Aziz Huq Asks, 'Who Owns Our Data?'
Who Owns Our Data?
Published almost a century ago, Upton Sinclair’s novel Oil! offered readers a vivid panorama of speculators’ scramble to acquire western lands and then dig for petroleum at all costs. Sinclair’s portrayal spared nothing: the trickery and deceit used to acquire land, the bribes doled out to coax favorable policies from President Harding’s Washington circle, or the insidious, symbiotic relationship between the industry and American empire. The rapacious quest for capitalist profits from oil, Sinclair decried, was “crippling the bodies of men and women, and luring the nations to destruction by visions of unearned wealth, and the opportunity to enslave and exploit labor.”
Today there is a new rush to extract and exploit a previously untapped asset. The financial rewards from this asset are so great that pundits have rushed to dub it a “new oil.” But rather than tapping the remains of ancient algae and zooplankton, we produce this asset through our daily jaunts across social networks such as Facebook and TikTok. We exude it when we browse the Internet, triggering electronic tracking “cookies” that advertisers have cunningly strewn across the web. It is pumped forth from our muscles as soon as we strap on a Fitbit or turn on a directional service while walking or driving to work or school.

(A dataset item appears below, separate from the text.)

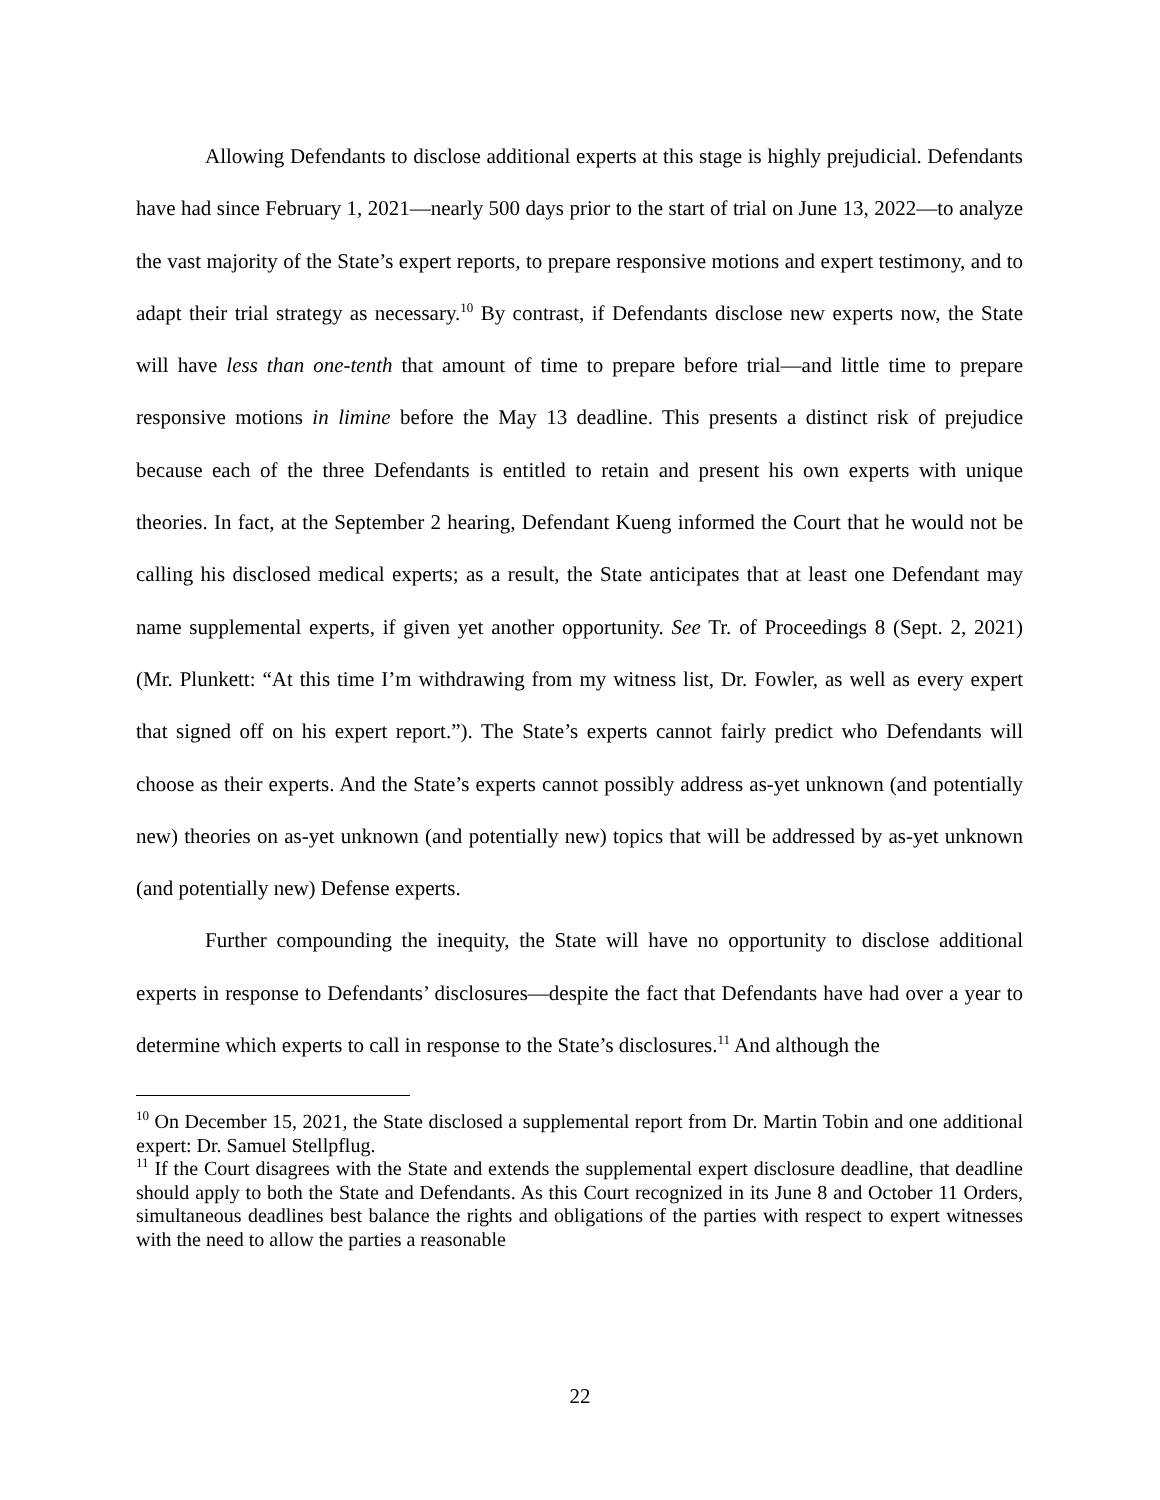Allowing Defendants to disclose additional experts at this stage is highly prejudicial. Defendants have had since February 1, 2021—nearly 500 days prior to the start of trial on June 13, 2022—to analyze the vast majority of the State’s expert reports, to prepare responsive motions and expert testimony, and to adapt their trial strategy as necessary.<sup>10</sup> By contrast, if Defendants disclose new experts now, the State will have less than one-tenth that amount of time to prepare before trial—and little time to prepare responsive motions in limine before the May 13 deadline. This presents a distinct risk of prejudice because each of the three Defendants is entitled to retain and present his own experts with unique theories. In fact, at the September 2 hearing, Defendant Kueng informed the Court that he would not be calling his disclosed medical experts; as a result, the State anticipates that at least one Defendant may name supplemental experts, if given yet another opportunity. See Tr. of Proceedings 8 (Sept. 2, 2021) (Mr. Plunkett: “At this time I’m withdrawing from my witness list, Dr. Fowler, as well as every expert that signed off on his expert report.”). The State’s experts cannot fairly predict who Defendants will choose as their experts. And the State’s experts cannot possibly address as-yet unknown (and potentially new) theories on as-yet unknown (and potentially new) topics that will be addressed by as-yet unknown (and potentially new) Defense experts.
Further compounding the inequity, the State will have no opportunity to disclose additional experts in response to Defendants’ disclosures—despite the fact that Defendants have had over a year to determine which experts to call in response to the State’s disclosures.<sup>11</sup> And although the
<sup>10</sup> On December 15, 2021, the State disclosed a supplemental report from Dr. Martin Tobin and one additional expert: Dr. Samuel Stellpflug.
<sup>11</sup> If the Court disagrees with the State and extends the supplemental expert disclosure deadline, that deadline should apply to both the State and Defendants. As this Court recognized in its June 8 and October 11 Orders, simultaneous deadlines best balance the rights and obligations of the parties with respect to expert witnesses with the need to allow the parties a reasonable
22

And increasingly, it will bubble up from “smart” devices laced through our homes, neighborhoods, and cities, many with the capacity to geolocate and track our actions and habits.
The slightly misleading name for this resource is “personal data.” Whether handed over intentionally or unwittingly, it captured by social media, cookies, and the internet of things captures, second-by-second now, granular details of behavior, temperament, and even thinking. It is an enormously valuable asset because it can be used to draw inferences not just about the expected future behavior of the producing subject.